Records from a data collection
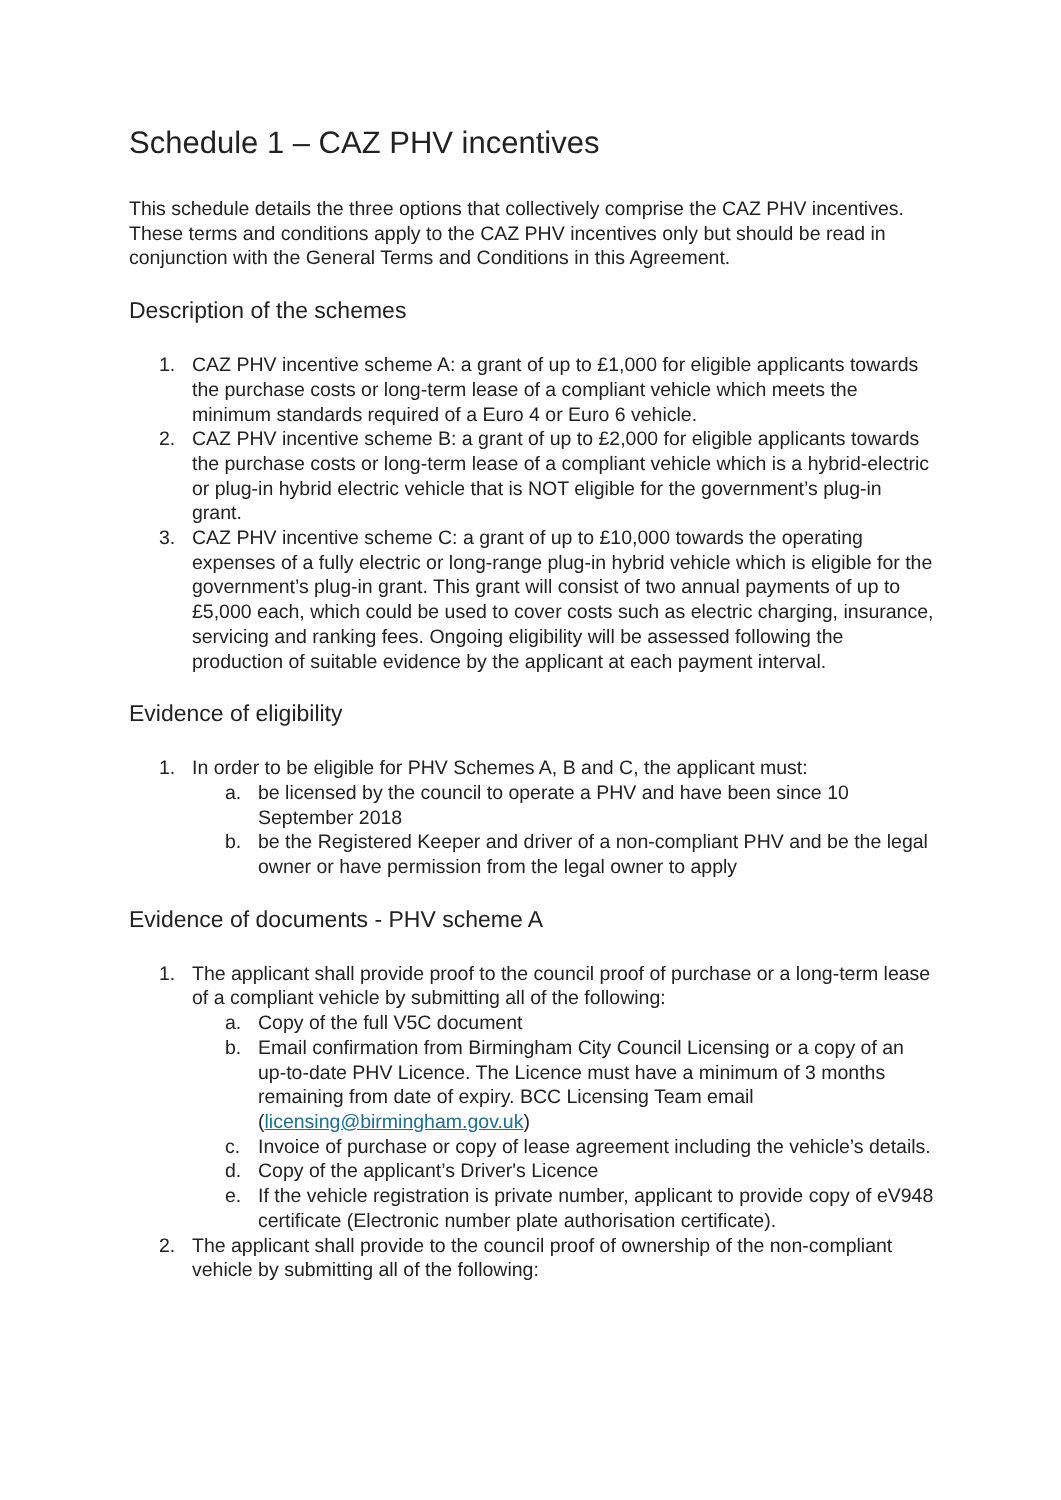Schedule 1 – CAZ PHV incentives
This schedule details the three options that collectively comprise the CAZ PHV incentives. These terms and conditions apply to the CAZ PHV incentives only but should be read in conjunction with the General Terms and Conditions in this Agreement.
Description of the schemes
1. CAZ PHV incentive scheme A: a grant of up to £1,000 for eligible applicants towards the purchase costs or long-term lease of a compliant vehicle which meets the minimum standards required of a Euro 4 or Euro 6 vehicle.
2. CAZ PHV incentive scheme B: a grant of up to £2,000 for eligible applicants towards the purchase costs or long-term lease of a compliant vehicle which is a hybrid-electric or plug-in hybrid electric vehicle that is NOT eligible for the government’s plug-in grant.
3. CAZ PHV incentive scheme C: a grant of up to £10,000 towards the operating expenses of a fully electric or long-range plug-in hybrid vehicle which is eligible for the government’s plug-in grant. This grant will consist of two annual payments of up to £5,000 each, which could be used to cover costs such as electric charging, insurance, servicing and ranking fees. Ongoing eligibility will be assessed following the production of suitable evidence by the applicant at each payment interval.
Evidence of eligibility
1. In order to be eligible for PHV Schemes A, B and C, the applicant must:
a. be licensed by the council to operate a PHV and have been since 10 September 2018
b. be the Registered Keeper and driver of a non-compliant PHV and be the legal owner or have permission from the legal owner to apply
Evidence of documents - PHV scheme A
1. The applicant shall provide proof to the council proof of purchase or a long-term lease of a compliant vehicle by submitting all of the following:
a. Copy of the full V5C document
b. Email confirmation from Birmingham City Council Licensing or a copy of an up-to-date PHV Licence. The Licence must have a minimum of 3 months remaining from date of expiry. BCC Licensing Team email (licensing@birmingham.gov.uk)
c. Invoice of purchase or copy of lease agreement including the vehicle’s details.
d. Copy of the applicant’s Driver's Licence
e. If the vehicle registration is private number, applicant to provide copy of eV948 certificate (Electronic number plate authorisation certificate).
2. The applicant shall provide to the council proof of ownership of the non-compliant vehicle by submitting all of the following:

## What you will do
Retype the records in full, exactly as given, and omit the pictures.

## Expected output
Schedule 1 – CAZ PHV incentives
This schedule details the three options that collectively comprise the CAZ PHV incentives. These terms and conditions apply to the CAZ PHV incentives only but should be read in conjunction with the General Terms and Conditions in this Agreement.
Description of the schemes
1. CAZ PHV incentive scheme A: a grant of up to £1,000 for eligible applicants towards the purchase costs or long-term lease of a compliant vehicle which meets the minimum standards required of a Euro 4 or Euro 6 vehicle.
2. CAZ PHV incentive scheme B: a grant of up to £2,000 for eligible applicants towards the purchase costs or long-term lease of a compliant vehicle which is a hybrid-electric or plug-in hybrid electric vehicle that is NOT eligible for the government’s plug-in grant.
3. CAZ PHV incentive scheme C: a grant of up to £10,000 towards the operating expenses of a fully electric or long-range plug-in hybrid vehicle which is eligible for the government’s plug-in grant. This grant will consist of two annual payments of up to £5,000 each, which could be used to cover costs such as electric charging, insurance, servicing and ranking fees. Ongoing eligibility will be assessed following the production of suitable evidence by the applicant at each payment interval.
Evidence of eligibility
1. In order to be eligible for PHV Schemes A, B and C, the applicant must:
a. be licensed by the council to operate a PHV and have been since 10 September 2018
b. be the Registered Keeper and driver of a non-compliant PHV and be the legal owner or have permission from the legal owner to apply
Evidence of documents - PHV scheme A
1. The applicant shall provide proof to the council proof of purchase or a long-term lease of a compliant vehicle by submitting all of the following:
a. Copy of the full V5C document
b. Email confirmation from Birmingham City Council Licensing or a copy of an up-to-date PHV Licence. The Licence must have a minimum of 3 months remaining from date of expiry. BCC Licensing Team email (licensing@birmingham.gov.uk)
c. Invoice of purchase or copy of lease agreement including the vehicle’s details.
d. Copy of the applicant’s Driver's Licence
e. If the vehicle registration is private number, applicant to provide copy of eV948 certificate (Electronic number plate authorisation certificate).
2. The applicant shall provide to the council proof of ownership of the non-compliant vehicle by submitting all of the following:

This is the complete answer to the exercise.